It just seems appropriate to post this pic here!


----------



## DKRinAK (Nov 21, 2011)

*1909 - pretty quaint*

A more modern outlook at an outhouse is provided by the Hesperian Foundation.
They have a free PDF download for sanitation well worth the time and bandwidth to download and read. 
_
Sanitation and Cleanliness for a Healthy Environment_ by Jeff Conant.

The book is aimed at a village setting, but is applicable to anywhere sanitation may become an issue. As a bonus, it has a recipe for home made soap and shows designs for outhouses that allow you to capture a valuable resource.

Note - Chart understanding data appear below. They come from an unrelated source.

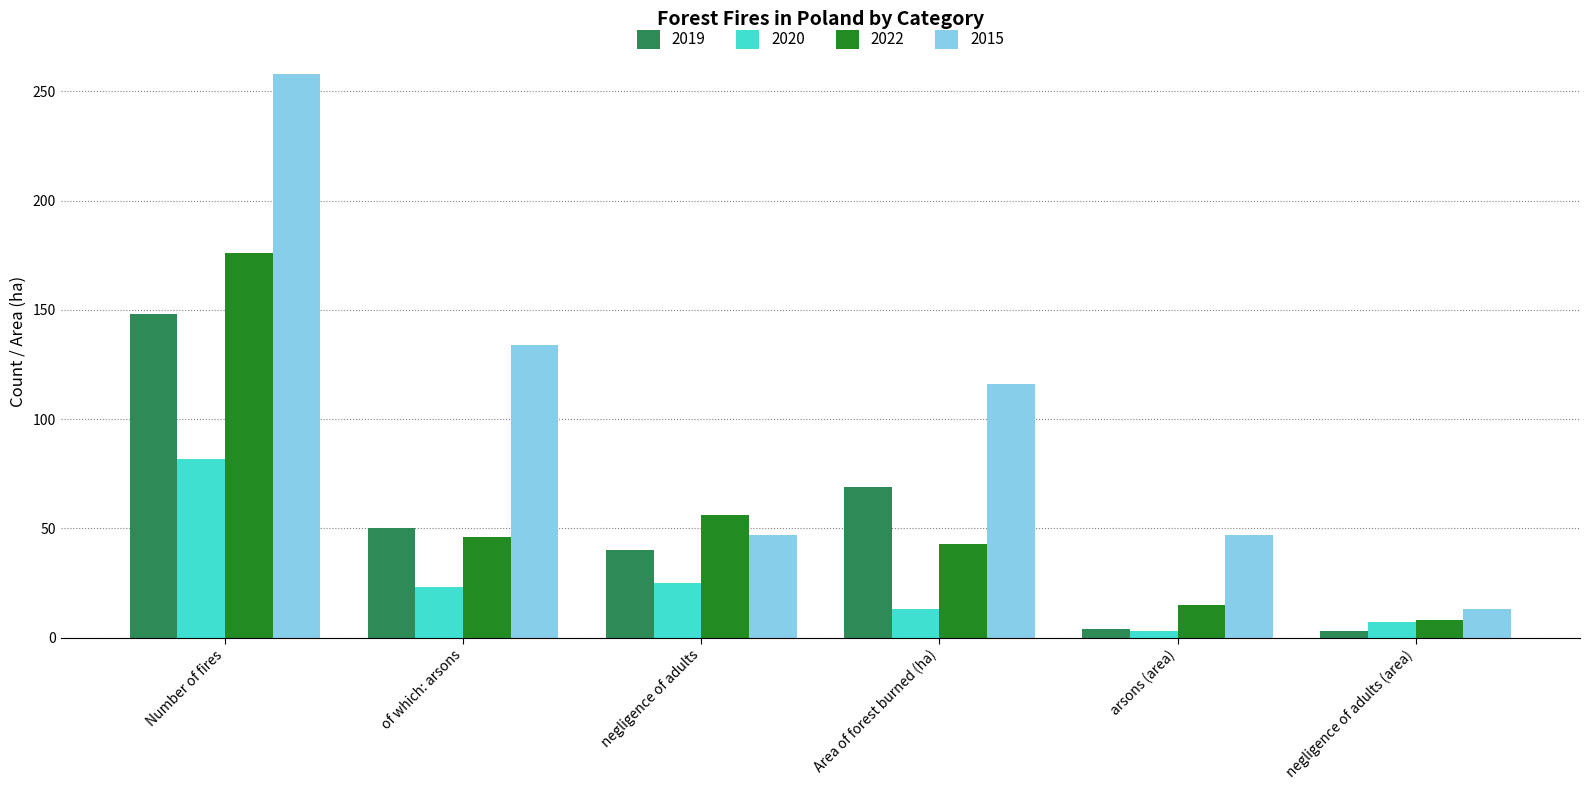

What are all the series names shown in the legend?

2019, 2020, 2022, 2015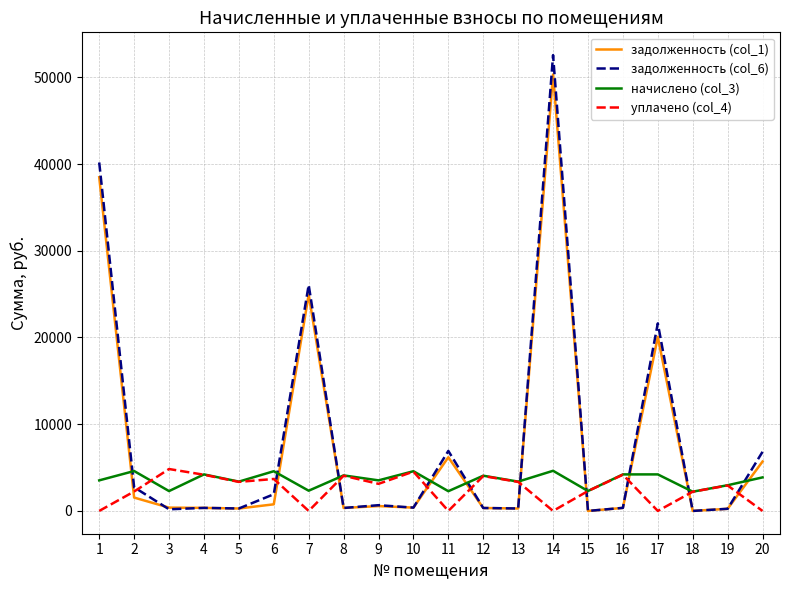

What is the sum of the задолженность (col_1) values at 15 and 17?

20073.4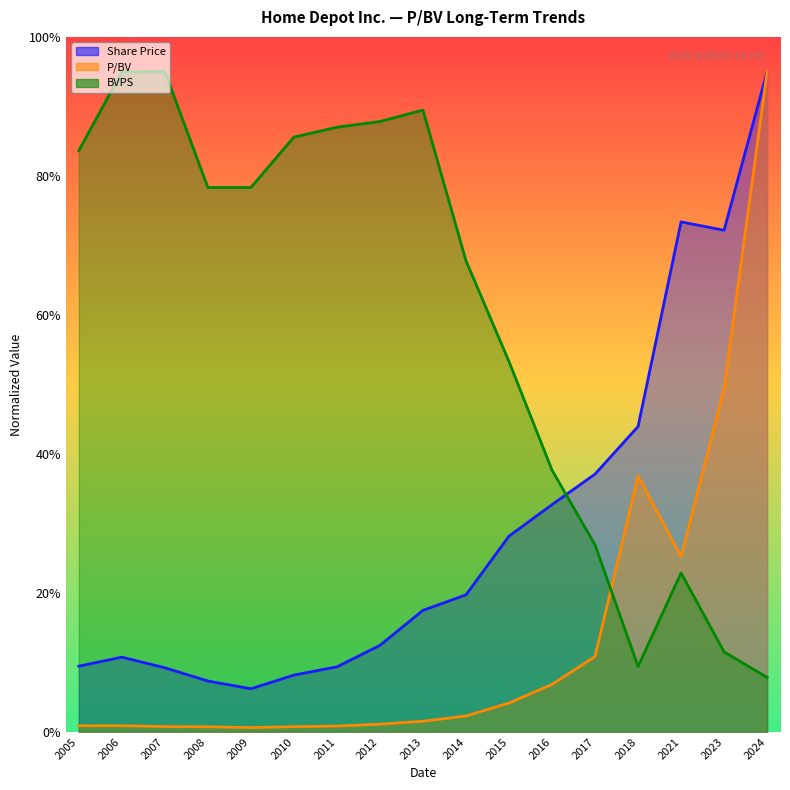

After their last crossing, which series has the higher values: BVPS or Share Price?

Share Price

A good addition to any bookshelf.

http://hesperian.org/books-and-resources/

Enjoy and learn.


----------



## DirtyHarry (Mar 8, 2012)

I'm old enough to have seen and used a few of these. However, with constant use these not only have to be moved from time to time, they can also present a health risk. I am considering building a more modern one over a septic tank. The seat can be directly over one of the clean out holes with a large steel pipe coming up to hold a regular toilet seat. I would also put in a small drain field going out from the tank. I would vent the tank out through the roof. I could either pipe the roof rain water into the tank or just pump water into the tank once in awhile. This makes a much more sanitary toilet than just dumping waste on the ground. By having it sealed and vented you can make the structure secure from small animals. I can tell you it can get exciting using an old fashioned out house when a big snake slithers around you in the middle of your business. They seem to like cool, wet, places that attract bugs.


----------



## UniqueOldGal (Mar 7, 2012)

Add to your outhouse the principals of The Humanure Handbook (1994)composting and there's no health hazard; there's cured usable composte for the garden later on.(This is better for loners as Others might not understand thorough composting and not want to eat your vegies.It is NOT legal to sell vegies fertilized this way in the US. BUT if SHTF and you don't have livestick you Can make your own fertilizer!).Charts of the death rates of coliforms,protazoans and the heat or cold-number of days and temperatures to kill them- is in charts in the book.It is all NOW KNOWN. A very new book The Resiliant Gardener promotes "the power of pee" as well.
I had an outhouse for 10 years with 2 seats but one side I left covered with a board after it was filled. Over a year it had been filled with peat moss added every sitting and a little lime added once week or so. A sign for guests said "throw in a handfull of this peat moss when you are done".( another sign said "For THIS,I went to college ")  No smell,no bugs,no critters,Ever,but it did freeze half the year too! It took a year to fill a side so the covered side was plenty cured with no traces of smell or TP by the time the second side was full and the floor boards had to be lifted and the old side dug out. I was a woman in my
40s and I dug out my outhouse 6 times over the years.It had a sloped base under there that rolled the mass forward partly -under the raised lift-off floorboards -the whole thing was raised a bit. It was made to be easy to dig out:by design or accident I don't know. I spread the "soil" on the forest floor and covered it with a few pine needles because I was at 5000 ft on a mountainside and didn't have a garden there(I didn't know what I know now about greenhouses and permaculture and such). I was never even remotely grossed out by that outhouse and the native plants/grasses took over the 'dump' areas leaving no trace.


----------